Records from a collection:
↓↓↓

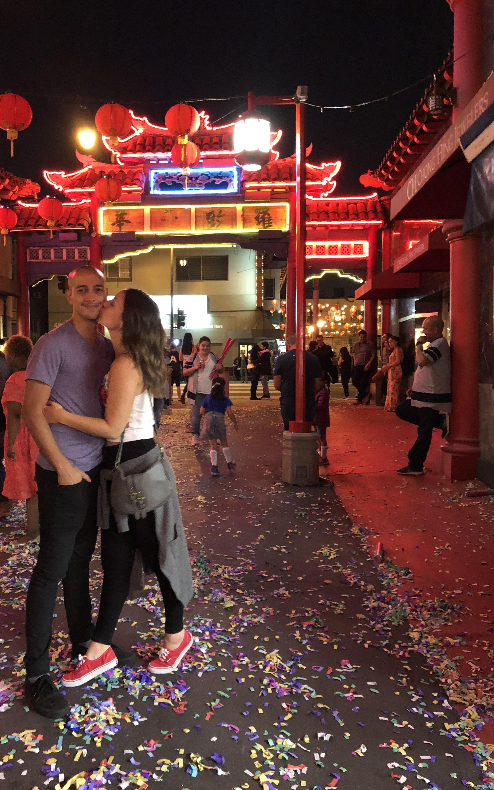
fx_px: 646
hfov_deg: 41.6
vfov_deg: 62.9
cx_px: 198
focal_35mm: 30
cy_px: 397
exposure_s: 1/4
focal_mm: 3.99
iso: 100
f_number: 1.8
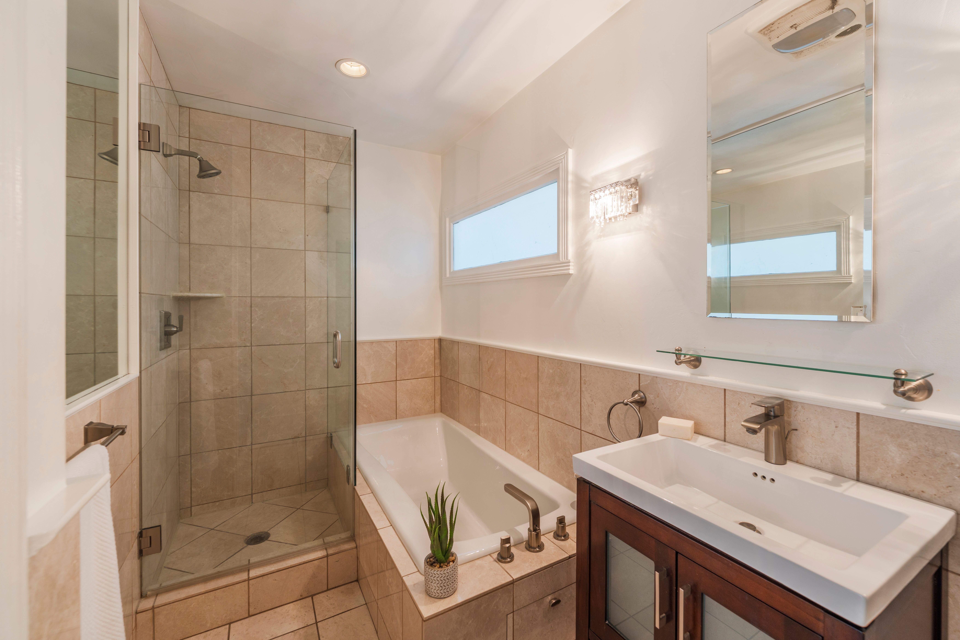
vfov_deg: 81.2
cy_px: 320
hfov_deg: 104.3
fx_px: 373
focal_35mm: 14
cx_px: 480
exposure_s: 1/3
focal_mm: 14
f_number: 7.1
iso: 100
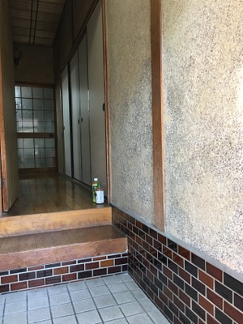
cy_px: 162
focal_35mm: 29
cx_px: 122
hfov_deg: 48.2
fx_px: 271
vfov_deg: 61.7
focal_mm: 4.15
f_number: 2.2
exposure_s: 1/30
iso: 100
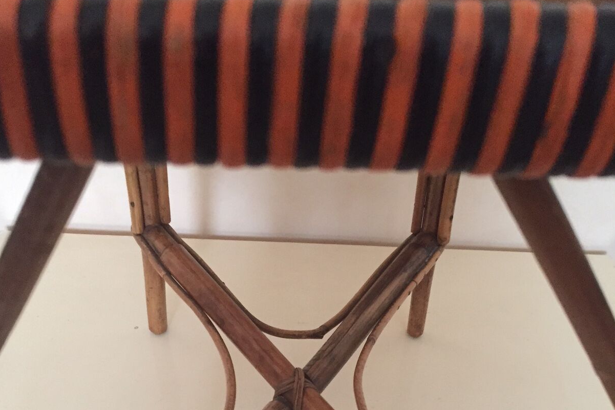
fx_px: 700
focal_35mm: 41
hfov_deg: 47.4
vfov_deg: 31.0
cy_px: 378
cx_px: 304
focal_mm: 4.15
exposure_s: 1/17
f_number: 2.2
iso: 500
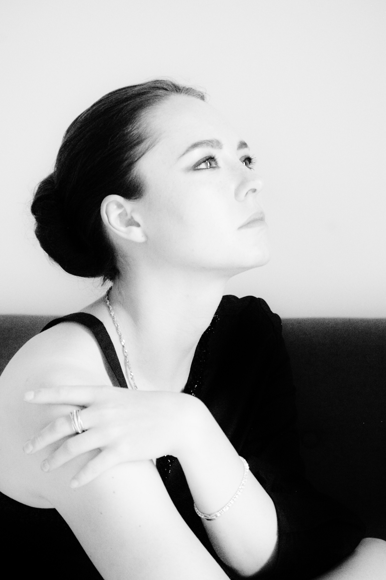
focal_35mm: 94
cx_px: 193
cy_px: 290
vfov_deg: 21.6
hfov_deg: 14.4
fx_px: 1523
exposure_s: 1/125
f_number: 5.6
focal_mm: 63
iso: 3200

↑↑↑

▶ _Work order_:
Output only the stretch above from the line with "focal_mm: 3.99" through the line with "exposure_s: 1/30", reproduced exactly. Exclude pictures.

▶ _Solved problem_:
focal_mm: 3.99
iso: 100
f_number: 1.8
vfov_deg: 81.2
cy_px: 320
hfov_deg: 104.3
fx_px: 373
focal_35mm: 14
cx_px: 480
exposure_s: 1/3
focal_mm: 14
f_number: 7.1
iso: 100
cy_px: 162
focal_35mm: 29
cx_px: 122
hfov_deg: 48.2
fx_px: 271
vfov_deg: 61.7
focal_mm: 4.15
f_number: 2.2
exposure_s: 1/30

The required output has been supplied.